Two-Factor Authentication: A Small Step, A Giant Leap

In the story of WordPress security, two-factor authentication (2FA) is the unsung hero. It’s straightforward: an app, a code, and a few seconds of your time. But the payoff is a fortress-like defence for your WordPress website. With 2FA, even if hackers manage to get your password, they’re still locked out without that code. It’s a no-brainer. Do it now!

The Power of Regular Maintenance

We all know that prevention is better than cure. It’s abolutely the case for WordPress websites. Regular security checks and preventative maintenance are your trusty sidekicks in keeping those vulnerabilities at bay.

Here’s what it entails: https://juicedigital.com.au/website-design/wordpress-maintenance-plans/

Shutting the door on WordPress vulnerabilities.

A significant chunk of WordPress vulnerabilities rely on hackers getting that initial foot in the door to infiltrate and infect your site. So how do they get that access?…. Through user accounts, especially those with higher privileges, such as contributor accounts.

By reducing the ability for users to register on your site, you’re essentially putting up another ‘No Entry’ sign for potential threats. If you dont have any reason for people to have a user account on your site, then you’re restricting another common attack vector. WordPress sites should only allow user registrations when you provide a service for customers through your site, such as eCommerce, online learning, or a membership of some kind.

In terms of ‘contributor’ accounts and the like, you should only use them when your business model absolutely relies on various individuals contributing to your content. In this case you need to be using 2FA across the board.

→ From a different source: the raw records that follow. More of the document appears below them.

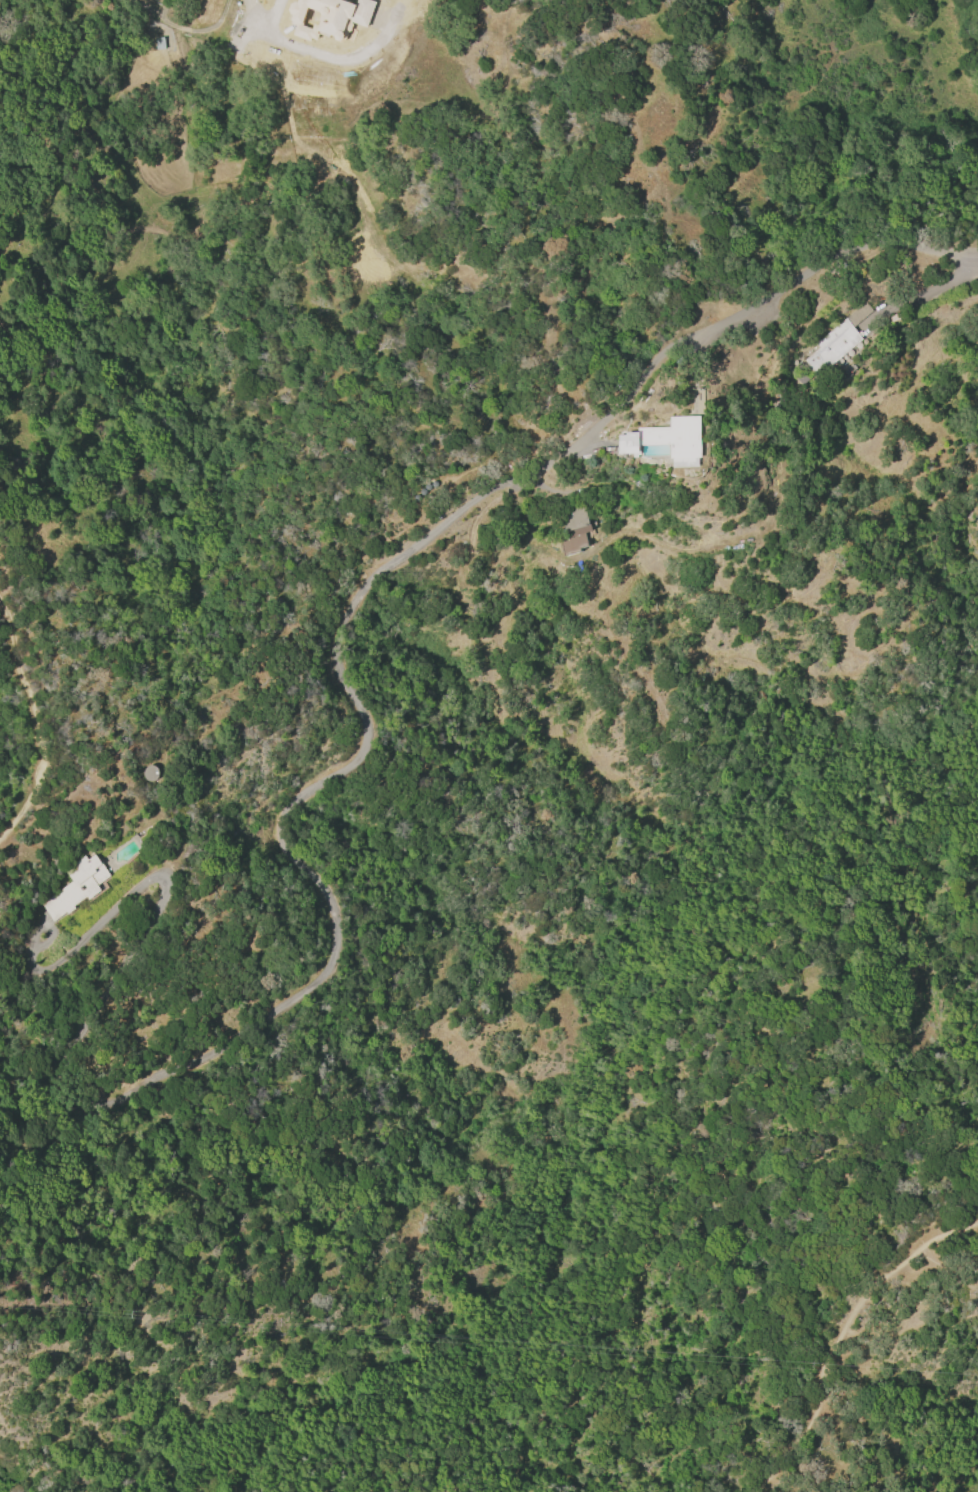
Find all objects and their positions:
road: (250, 5)
building: (836, 341)
building: (667, 440)
building: (574, 530)
road: (329, 639)
building: (76, 887)
road: (838, 1331)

When you limit these user registrations, you’re not just preventing potential threat access points but also reducing the risk of existing users elevating their privileges without authorisation, which is another vulnerabity in WordPress plugins that’s not uncommon. It’s a double win. So, if you don’t need user / contributor accounts, don’t have them. Easy!

Benefits of Wordfence Premium

For any business that values it’s online presence and reputation, Wordfence Premium is definitely the way to go. Unlike the free version, there is no 30 day delay in receiving the latest WordPress firewall definitions to protect against the most newly discovered vulnerabilities in the WordPress ecosystem.

It’s a small price to pay for a significant increase in protection… There’s a lot of damage that can happen in 30 days worth of hacking!


The WordPress security landscape might be ever changing, but the essential steps to ensure you’re staying ahead of the curve really do remain the same…. Tight passwords, Do your maintenance, Get your 2FA happening, Restrict site registrations, and if you’re able to make the upgrade to Wordfence Premium, then do it!

They’re all preventative actions that will save your website, and save your business a lot of pain… You just may not realise how many times these small actions may actually save your butt on a daily basis. With threats morphing and evolving, it’s always better to be in front of them, especially when your website functionality and business reputation is on the line.